# Task instructions
Quote the text read from each of the records below, line for line, and leave the pictures out of your answer.

# Raw data
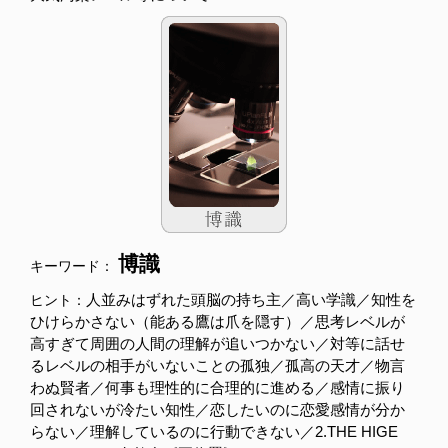
博識
キーワード：
人並みはずれた頭脳の持ち主／高い学識／知性を
ヒント：
ひけらかさない（能ある鷹は爪を隠す）／思考レベルが
高すぎて周囲の人間の理解が追いつかない／対等に話せ
るレベルの相手がいないことの孤独／孤高の天才／物言
わぬ賢者／何事も理性的に合理的に進める／感情に振り
回されないが冷たい知性／恋したいのに恋愛感情が分か
らない／理解しているのに行動できない／2.THE HIGE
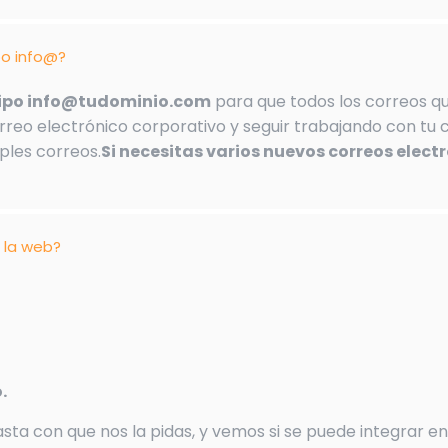
po info@?
 tipo info@tudominio.com
para que todos los correos que
rreo electrónico corporativo y seguir trabajando con tu c
ples correos.
Si necesitas varios nuevos correos elect
 la web?
.
sta con que nos la pidas, y vemos si se puede integrar en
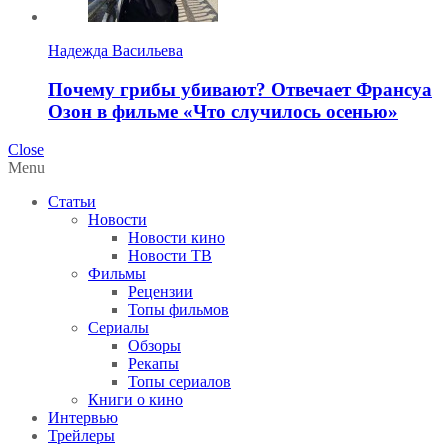
Надежда Васильева
Почему грибы убивают? Отвечает Франсуа
Озон в фильме «Что случилось осенью»
Close
Menu
Статьи
Новости
Новости кино
Новости ТВ
Фильмы
Рецензии
Топы фильмов
Сериалы
Обзоры
Рекапы
Топы сериалов
Книги о кино
Интервью
Трейлеры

# Response area
博識
キーワード：
人並みはずれた頭脳の持ち主／高い学識／知性を
ヒント：
ひけらかさない（能ある鷹は爪を隠す）／思考レベルが
高すぎて周囲の人間の理解が追いつかない／対等に話せ
るレベルの相手がいないことの孤独／孤高の天才／物言
わぬ賢者／何事も理性的に合理的に進める／感情に振り
回されないが冷たい知性／恋したいのに恋愛感情が分か
らない／理解しているのに行動できない／2.THE HIGE
po info@?
 tipo info@tudominio.com
para que todos los correos que
rreo electrónico corporativo y seguir trabajando con tu c
ples correos.
Si necesitas varios nuevos correos elect
 la web?
.
sta con que nos la pidas, y vemos si se puede integrar en
Надежда Васильева
Почему грибы убивают? Отвечает Франсуа
Озон в фильме «Что случилось осенью»
Close
Menu
Статьи
Новости
Новости кино
Новости ТВ
Фильмы
Рецензии
Топы фильмов
Сериалы
Обзоры
Рекапы
Топы сериалов
Книги о кино
Интервью
Трейлеры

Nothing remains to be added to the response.